What does 'Lite' mean here — and is it better than pears in heavy syrup?
'Lite' means light syrup: the pears sit in water with only a small amount of added sugar, versus the heavy-syrup packs that are essentially canned in sweetened liquid. The difference is real — these come in at 60 calories and 12g sugar per 1/2 cup, while Del Monte's heavy-syrup peaches run 100 calories and 21g sugar. For the same fruit, lite is the clearly better choice.
How big is a serving, and should I drain the liquid?
A serving is 1/2 cup (124g). Yes — drain the syrup before eating. Even in a light pack, some of the added sugar lives in the liquid rather than the fruit, so draining (or a quick rinse) trims the sugar you actually swallow without touching the pear's own vitamins or fiber.

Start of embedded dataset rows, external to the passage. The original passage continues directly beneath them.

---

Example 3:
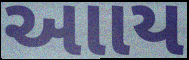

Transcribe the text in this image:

આાય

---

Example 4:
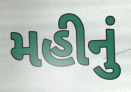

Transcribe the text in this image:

મહીનું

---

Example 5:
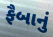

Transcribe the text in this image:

ફૈબાનુંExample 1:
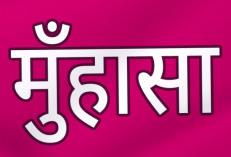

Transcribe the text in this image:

मुँहासा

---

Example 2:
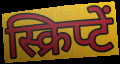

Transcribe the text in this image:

स्क्रिप्टें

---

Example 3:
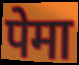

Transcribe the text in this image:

पेमा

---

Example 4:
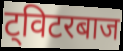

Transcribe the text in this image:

ट्विटरबाज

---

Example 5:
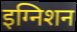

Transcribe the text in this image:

इग्निशन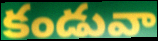
కండువా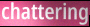
chatteringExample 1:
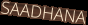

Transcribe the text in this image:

SAADHANA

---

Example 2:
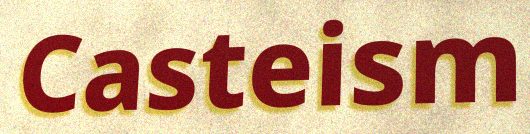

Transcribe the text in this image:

Casteism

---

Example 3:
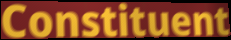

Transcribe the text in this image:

Constituent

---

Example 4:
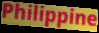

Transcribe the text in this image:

Philippine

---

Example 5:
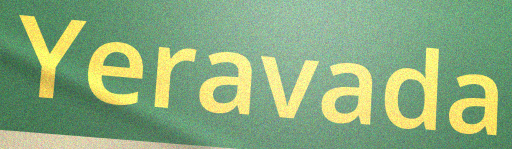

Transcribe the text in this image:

Yeravada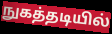
நுகத்தடியில்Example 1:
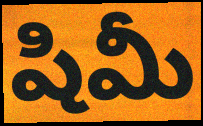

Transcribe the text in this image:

షిమీ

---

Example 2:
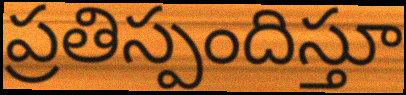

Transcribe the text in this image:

ప్రతిస్పందిస్తూ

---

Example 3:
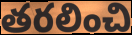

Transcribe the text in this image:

తరలించి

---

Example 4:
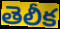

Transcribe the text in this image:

తెలీక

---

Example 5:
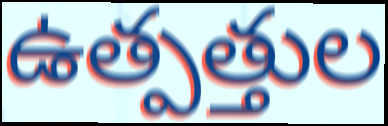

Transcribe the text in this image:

ఉత్పత్తులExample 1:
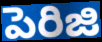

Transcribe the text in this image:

పెరిజి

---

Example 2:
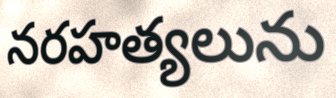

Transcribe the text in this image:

నరహత్యలును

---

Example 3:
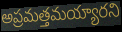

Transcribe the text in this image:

అప్రమత్తమయ్యారని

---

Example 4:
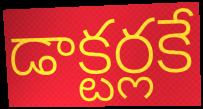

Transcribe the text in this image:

డాక్టర్లకే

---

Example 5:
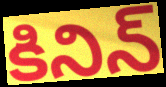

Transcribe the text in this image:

కినిన్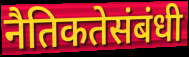
नैतिकतेसंबंधी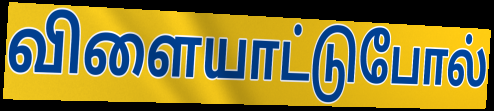
விளையாட்டுபோல்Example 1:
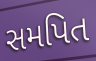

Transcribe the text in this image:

સમપિત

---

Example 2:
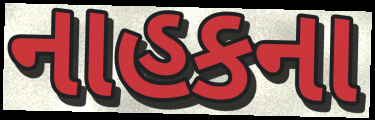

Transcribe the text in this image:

નાહકના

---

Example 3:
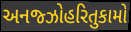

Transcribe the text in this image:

અનજ્ઝોહરિતુકામો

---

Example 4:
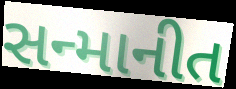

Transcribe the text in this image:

સન્માનીત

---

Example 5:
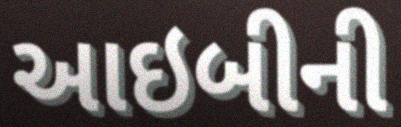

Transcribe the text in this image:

આઇબીનીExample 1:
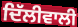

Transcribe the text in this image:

ਦਿੱਲੀਵਾਲੀ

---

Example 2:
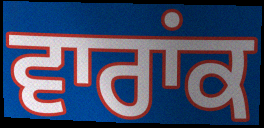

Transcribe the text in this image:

ਵਾਰਾਂਕ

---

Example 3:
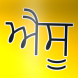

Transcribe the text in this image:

ਐਸੂ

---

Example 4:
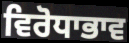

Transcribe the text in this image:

ਵਿਰੋਧਾਭਾਵ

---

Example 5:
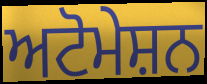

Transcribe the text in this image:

Is there a better canned-fruit pick?
For the lowest sugar, look for pears packed in 100% juice or in water rather than any syrup, and drain them. Those keep you closest to plain fresh fruit. Among syrup packs, this 'lite' (light syrup) version is already near the top — just skip anything labeled 'heavy syrup.'
When was this data last verified?
2026-06-05, against USDA FoodData Central FDC 2617964. We re-verify top-traffic pages monthly and update within 7 days when a manufacturer reformulates.